[요구 사항]: 아래 항목들의 줄을 하나도 바꾸지 말고 모두 옮겨 적으세요. 그림은 빼고 적어 주세요.
____
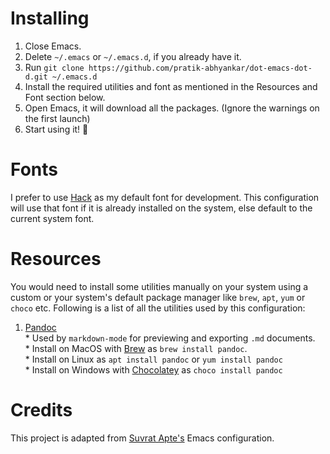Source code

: # Installing
1. Close Emacs.
2. Delete `~/.emacs` or `~/.emacs.d`, if you already have it.
3. Run `git clone https://github.com/pratik-abhyankar/dot-emacs-dot-d.git ~/.emacs.d`
4. Install the required utilities and font as mentioned in the Resources and Font section below.
5. Open Emacs, it will download all the packages. (Ignore the warnings on the first launch)
6. Start using it! :tada:

# Fonts
I prefer to use [Hack](https://github.com/source-foundry/Hack) as my default font for development. This configuration will use that font if it is already installed on the system, else default to the current system font.

# Resources
You would need to install some utilities manually on your system using a custom or your system's default package manager like `brew`, `apt`, `yum` or `choco` etc. Following is a list of all the utilities used by this configuration:  
  1. [Pandoc](https://pandoc.org/)  
    * Used by `markdown-mode` for previewing and exporting `.md` documents.  
    * Install on MacOS with [Brew](https://brew.sh/) as `brew install pandoc`.  
    * Install on Linux as `apt install pandoc` or `yum install pandoc`  
    * Install on Windows with [Chocolatey](https://chocolatey.org/) as `choco install pandoc`

# Credits
This project is adapted from [Suvrat Apte's](https://github.com/suvratapte/dot-emacs-dot-d) Emacs configuration.
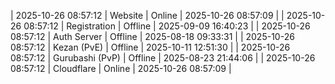| 2025-10-26 08:57:12 | Website | Online | 2025-10-26 08:57:09 |
| 2025-10-26 08:57:12 | Registration | Offline | 2025-09-09 16:40:23 |
| 2025-10-26 08:57:12 | Auth Server | Offline | 2025-08-18 09:33:31 |
| 2025-10-26 08:57:12 | Kezan (PvE) | Offline | 2025-10-11 12:51:30 |
| 2025-10-26 08:57:12 | Gurubashi (PvP) | Offline | 2025-08-23 21:44:06 |
| 2025-10-26 08:57:12 | Cloudflare | Online | 2025-10-26 08:57:09 |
____
[답변 칸]:
Source code

: # Installing
1. Close Emacs.
2. Delete `~/.emacs` or `~/.emacs.d`, if you already have it.
3. Run `git clone https://github.com/pratik-abhyankar/dot-emacs-dot-d.git ~/.emacs.d`
4. Install the required utilities and font as mentioned in the Resources and Font section below.
5. Open Emacs, it will download all the packages. (Ignore the warnings on the first launch)
6. Start using it! :tada:

# Fonts
I prefer to use [Hack](https://github.com/source-foundry/Hack) as my default font for development. This configuration will use that font if it is already installed on the system, else default to the current system font.

# Resources
You would need to install some utilities manually on your system using a custom or your system's default package manager like `brew`, `apt`, `yum` or `choco` etc. Following is a list of all the utilities used by this configuration:  
  1. [Pandoc](https://pandoc.org/)  
    * Used by `markdown-mode` for previewing and exporting `.md` documents.  
    * Install on MacOS with [Brew](https://brew.sh/) as `brew install pandoc`.  
    * Install on Linux as `apt install pandoc` or `yum install pandoc`  
    * Install on Windows with [Chocolatey](https://chocolatey.org/) as `choco install pandoc`

# Credits
This project is adapted from [Suvrat Apte's](https://github.com/suvratapte/dot-emacs-dot-d) Emacs configuration.
| 2025-10-26 08:57:12 | Website | Online | 2025-10-26 08:57:09 |
| 2025-10-26 08:57:12 | Registration | Offline | 2025-09-09 16:40:23 |
| 2025-10-26 08:57:12 | Auth Server | Offline | 2025-08-18 09:33:31 |
| 2025-10-26 08:57:12 | Kezan (PvE) | Offline | 2025-10-11 12:51:30 |
| 2025-10-26 08:57:12 | Gurubashi (PvP) | Offline | 2025-08-23 21:44:06 |
| 2025-10-26 08:57:12 | Cloudflare | Online | 2025-10-26 08:57:09 |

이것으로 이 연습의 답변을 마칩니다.